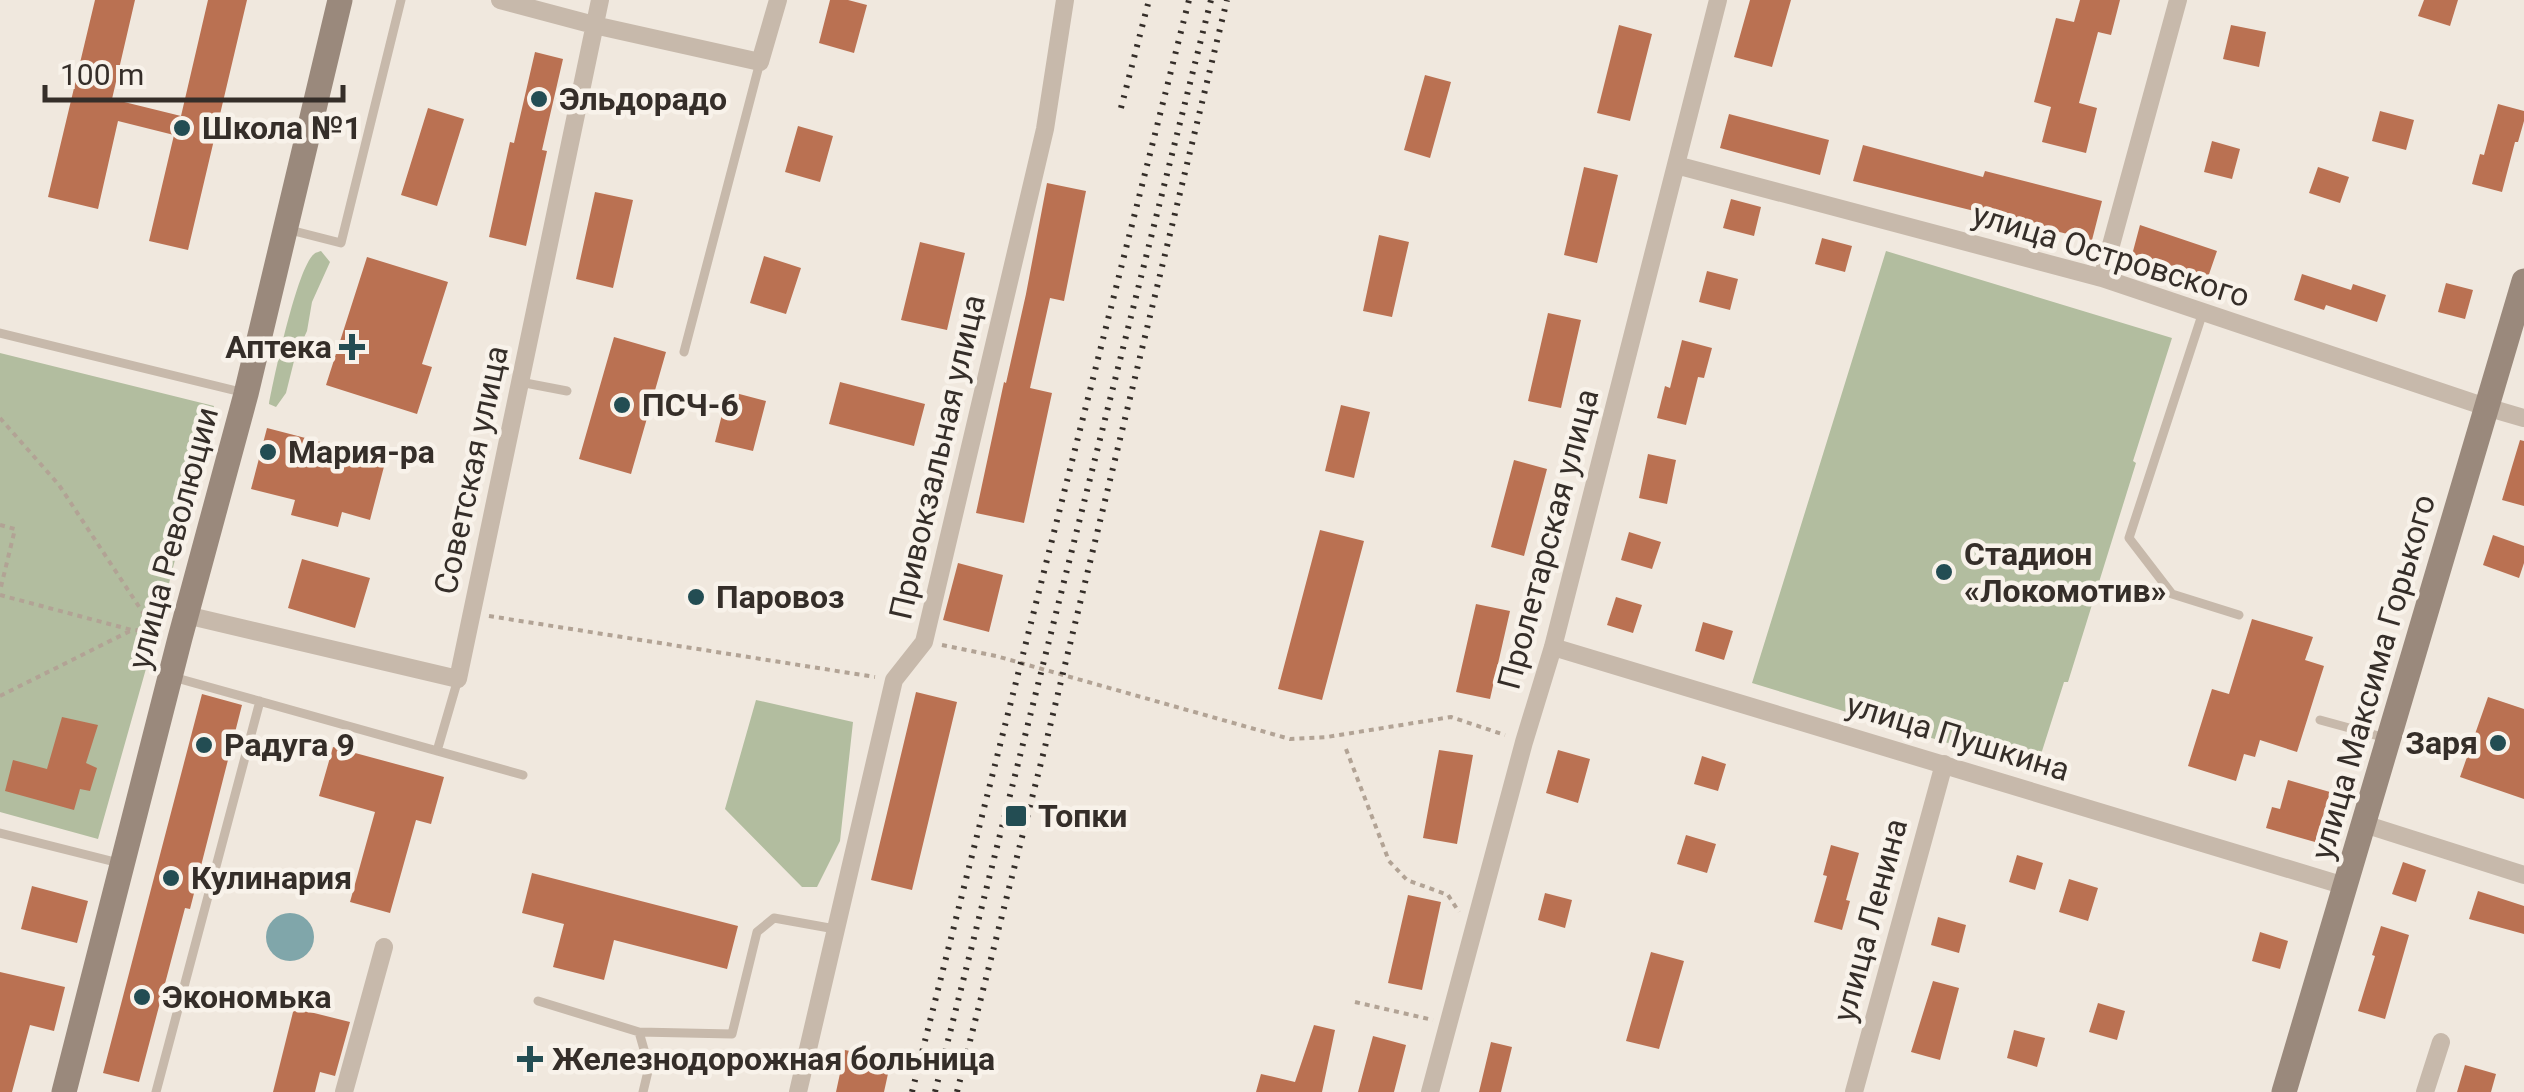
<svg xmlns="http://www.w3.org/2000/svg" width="2524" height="1092" viewBox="0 0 2524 1092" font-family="Roboto,sans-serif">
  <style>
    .green { fill: #b2bd9f }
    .water { fill: #80a6aa }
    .building { fill: #ba7152 }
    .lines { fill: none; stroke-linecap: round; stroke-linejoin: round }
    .path { stroke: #b2a395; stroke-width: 4; stroke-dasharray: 5 5; stroke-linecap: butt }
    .lane { stroke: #c7b9ab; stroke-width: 9 }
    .street { stroke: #c7b9ab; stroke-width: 18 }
    .secondary { stroke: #9a897c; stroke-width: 25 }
    .rail { stroke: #352e29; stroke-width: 6; stroke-dasharray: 2.5 8; stroke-linecap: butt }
    .poi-dot { fill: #234d53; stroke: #f8f2ea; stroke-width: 4 }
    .labels { text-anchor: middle; stroke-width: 9; stroke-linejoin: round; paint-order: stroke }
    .poi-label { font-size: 32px; font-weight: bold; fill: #352e29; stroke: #f8f2ea; text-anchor: start }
    .street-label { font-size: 32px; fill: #352e29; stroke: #f8f2ea }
  </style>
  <rect width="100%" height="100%" fill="#f0e8de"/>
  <path class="green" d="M321,251L330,262L312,302L307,331L295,357L286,393L276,407L269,404C274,378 297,268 314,254C316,252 319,252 321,251Z
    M1886,251L2172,338L2133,461L2136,463L2068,682H2064L2036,770L1752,683Z
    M0,353L214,406L160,619L98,839L0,812Z
    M756,700L853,722L840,841L817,887H802L725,809Z"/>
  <path class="water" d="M266 937a24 24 0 1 1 48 0a24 24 0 1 1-48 0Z"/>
  <path class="building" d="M95,0H135L112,99L181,116L208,0H247L188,250L149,241L174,135L118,121L98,209L48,197Z
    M830,0H848L867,5L854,53L819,43Z
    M1750,0H1791L1772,67L1734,57Z
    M2080,0H2120L2111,35L2098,32L2079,103L2097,108L2086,153L2042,142L2051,107L2034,102L2056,18L2074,22Z
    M2424,0H2458L2450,26L2418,16Z
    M1619,25L1652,34L1630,121L1597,113Z
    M2231,25L2266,32L2259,67L2223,59Z
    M535,52L563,59L542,150L547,151L526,246L489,237L510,142L514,143Z
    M1425,75L1451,82L1430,158L1404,150Z
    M2498,104L2524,111V121L2518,142H2515L2502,192L2472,184L2480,154L2484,155Z
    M428,108L464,119L437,206L401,195Z
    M2380,111L2414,120L2406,150L2372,141Z
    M1729,114L1829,140L1820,175L1720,148Z
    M798,126L833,136L820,182L785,172Z
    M2212,141L2240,149L2232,179L2204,172Z
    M1863,145L1983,177L1985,171L2102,201L2092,240L1853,181Z
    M1584,167L1618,175L1597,263L1564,255Z
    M2318,167L2349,177L2340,203L2309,193Z
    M1047,183L1086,191L1064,301L1050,298L1030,388L1052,393L1024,523L976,513L1004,382L1006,383L1026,294Z
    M595,192L633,200L613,288L576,279Z
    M1731,199L1761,207L1754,236L1723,228Z
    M2140,225L2217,251L2207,280L2179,270L2180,268L2132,255Z
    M1379,235L1409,242L1392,317L1363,311Z
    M1822,238L1852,246L1845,272L1815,264Z
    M920,242L965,253L947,330L901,320Z
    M764,256L801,268L786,314L750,303Z
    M367,257L448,282L422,364L432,367L417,414L326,385Z
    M1707,271L1738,279L1730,310L1699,302Z
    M2302,274L2351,290L2353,284L2386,295L2377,322L2326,305L2324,310L2294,300Z
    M2446,283L2473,290L2465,319L2438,312Z
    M1548,313L1581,320L1561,408L1528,401Z
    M614,337L666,352L631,474L579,459Z
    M1682,340L1712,348L1704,378L1698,377L1686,425L1657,418L1665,386L1670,388Z
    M840,382L925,404L914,446L829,424Z
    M728,391L766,401L753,451L715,442Z
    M1341,405L1370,412L1354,478L1325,471Z
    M267,428L386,459L370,520L342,512L338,527L291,515L295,500L251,489Z
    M2520,440L2524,441V506L2502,500Z
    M1648,454L1676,460L1667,504L1639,498Z
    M1514,460L1547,469L1524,556L1491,547Z
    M1320,530L1364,541L1322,700L1278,689Z
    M1629,532L1661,542L1652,569L1621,560Z
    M2493,535L2524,546V563L2519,578L2483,565Z
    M302,559L370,578L355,628L288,608Z
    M958,563L1003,575L989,632L943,620Z
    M1616,597L1642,605L1633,633L1607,625Z
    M1476,604L1510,611L1490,699L1456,692Z
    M2252,619L2313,637L2305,660L2324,666L2297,752L2260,740L2255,757L2244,754L2236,781L2188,766L2212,689L2229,694Z
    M1703,622L1733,631L1724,660L1695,651Z
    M916,692L957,702L912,890L871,880Z
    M202,694L242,705L190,909L185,908L139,1082L103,1073Z
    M2488,697L2524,709V799L2460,777Z
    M62,717L98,725L86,763L97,768L90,791L80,789L74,810L5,791L13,760L47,769Z
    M333,747L444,777L431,824L416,820L390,913L350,902L375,812L319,796Z
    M1439,750L1473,755L1457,844L1423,838Z
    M1558,750L1590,759L1578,803L1546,793Z
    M1702,756L1726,764L1718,791L1694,784Z
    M2288,780L2330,792L2315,842L2266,828L2272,807L2280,809Z
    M1686,835L1716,844L1707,873L1677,864Z
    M1831,845L1859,853L1846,900L1850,901L1842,930L1814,922L1827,876L1823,875Z
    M2017,855L2043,863L2035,890L2009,882Z
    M2403,862L2426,870L2416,902L2392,894Z
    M532,873L738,926L727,969L614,940L604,980L553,967L564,924L522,913Z
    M2069,879L2098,888L2088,921L2059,912Z
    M32,886L88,901L77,943L21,929Z
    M2478,891L2524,906V934L2469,919Z
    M1545,893L1572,900L1565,928L1538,920Z
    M1408,895L1441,902L1422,990L1388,983Z
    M1938,917L1966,925L1959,953L1931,945Z
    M2381,926L2409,935L2385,1019L2358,1011L2375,956L2372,955Z
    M2260,932L2288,941L2280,969L2252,961Z
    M1651,952L1684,961L1659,1049L1626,1041Z
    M0,972L65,987L54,1031L30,1025L12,1092H0Z
    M1933,981L1959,988L1940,1060L1911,1052Z
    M2098,1003L2125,1011L2117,1040L2089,1032Z
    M294,1008L350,1022L335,1076L320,1072L315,1092H273Z
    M1314,1025L1335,1030L1322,1092H1256L1261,1074L1295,1082Z
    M2014,1030L2045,1038L2037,1067L2007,1058Z
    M1373,1036L1406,1045L1394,1092H1358Z
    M1491,1042L1512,1047L1501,1092H1479Z
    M845,1050L891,1060L884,1092H836Z
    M2465,1065L2496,1074L2491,1092H2457Z"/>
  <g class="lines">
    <path class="path" d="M0,418L59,485L155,631
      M0,525L15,529L0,591
      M0,595L132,630L156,631
      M489,616L875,677
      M942,645L996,656L1290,739L1327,737L1451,717L1505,735
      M0,696L132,630
      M1346,749L1389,861L1407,880L1448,895L1459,912
      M1355,1002L1433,1020"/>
    <path class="lane" d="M290,230L341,243L401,0
      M2203,312L2129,538L2172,594L2239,615
      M0,333L245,393
      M684,352L760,62
      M520,382L567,391
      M173,677L523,775
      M2320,720L2386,738
      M437,751L458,679
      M0,833L119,863
      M538,1001L639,1032L649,1067L643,1092
      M639,1032L732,1034L757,932L774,918L835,929
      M156,1092L260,701"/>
    <path class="street" d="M500,0L594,25L760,62L778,0
      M1676,165L2102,278L2486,407L2524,418
      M2102,278L2178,0
      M186,615L458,679L600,0
      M1553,647L2345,886
      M2364,824L2524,875
      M344,1092L384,947
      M798,1092L894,680L924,642L1045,129L1065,0
      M1430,1092L1524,742L1553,647L1718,0
      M1854,1092L1944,764
      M2425,1092L2441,1042"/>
    <path class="secondary" d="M64,1092L180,638L246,394L340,0
      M2284,1092L2524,281"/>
    <path class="rail" d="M1121,108L1149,0
      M912,1092L1189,0
      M935,1092L1211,0
      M957,1092L1044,751L1227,0"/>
  </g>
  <g class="poi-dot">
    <circle cx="539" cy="99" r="10"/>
    <circle cx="182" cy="128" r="10"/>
    <path d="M347 332h10v10h10v10h-10v10h-10v-10h-10v-10h10z"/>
    <circle cx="622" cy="405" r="10"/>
    <circle cx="268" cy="452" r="10"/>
    <circle cx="1944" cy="572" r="10"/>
    <circle cx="696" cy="597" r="10"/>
    <circle cx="2498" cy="743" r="10"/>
    <circle cx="204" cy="745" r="10"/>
    <rect x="1004" y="804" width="24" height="24" rx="5"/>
    <circle cx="171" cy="878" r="10"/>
    <circle cx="142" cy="997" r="10"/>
    <path d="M525 1044h10v10h10v10h-10v10h-10v-10h-10v-10h10z"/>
  </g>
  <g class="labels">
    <g class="poi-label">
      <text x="559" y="110">Эльдорадо</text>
      <text x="202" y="139">Школа №1</text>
      <text x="332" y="358" text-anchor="end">Аптека</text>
      <text x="642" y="416">ПСЧ-6</text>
      <text x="288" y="463">Мария-ра</text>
      <text x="1964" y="565">Стадион<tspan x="1964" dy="37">«Локомотив»</tspan></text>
      <text x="716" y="608">Паровоз</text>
      <text x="2478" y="754" text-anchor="end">Заря</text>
      <text x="224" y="756">Радуга 9</text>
      <text x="1038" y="827">Топки</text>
      <text x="191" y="889">Кулинария</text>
      <text x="162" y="1008">Экономька</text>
      <text x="552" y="1070">Железнодорожная больница</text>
    </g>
    <g class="street-label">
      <text transform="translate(2111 255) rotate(17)" y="11">улица Островского</text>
      <text transform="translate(937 457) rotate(-77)" y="11">Привокзальная улица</text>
      <text transform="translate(471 470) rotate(-78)" y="11">Советская улица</text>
      <text transform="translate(173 538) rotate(-75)" y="11">улица Революции</text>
      <text transform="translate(1548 539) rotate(-75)" y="11">Пролетарская улица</text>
      <text transform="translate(2373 677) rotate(-74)" y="11">улица Максима Горького</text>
      <text transform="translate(1958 737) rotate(17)" y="11">улица Пушкина</text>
      <text transform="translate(1870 920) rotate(-75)" y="11">улица Ленина</text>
    </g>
  </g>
  <path d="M45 85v15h298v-15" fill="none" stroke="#352e29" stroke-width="5"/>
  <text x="60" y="85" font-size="30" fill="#352e29" stroke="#f8f2ea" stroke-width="8" paint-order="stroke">100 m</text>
</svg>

→ Problem to solve:
Check each line of the data for "round". Copy the lines where it turns up.

→ Solution for this problem:
    .lines { fill: none; stroke-linecap: round; stroke-linejoin: round }
    .labels { text-anchor: middle; stroke-width: 9; stroke-linejoin: round; paint-order: stroke }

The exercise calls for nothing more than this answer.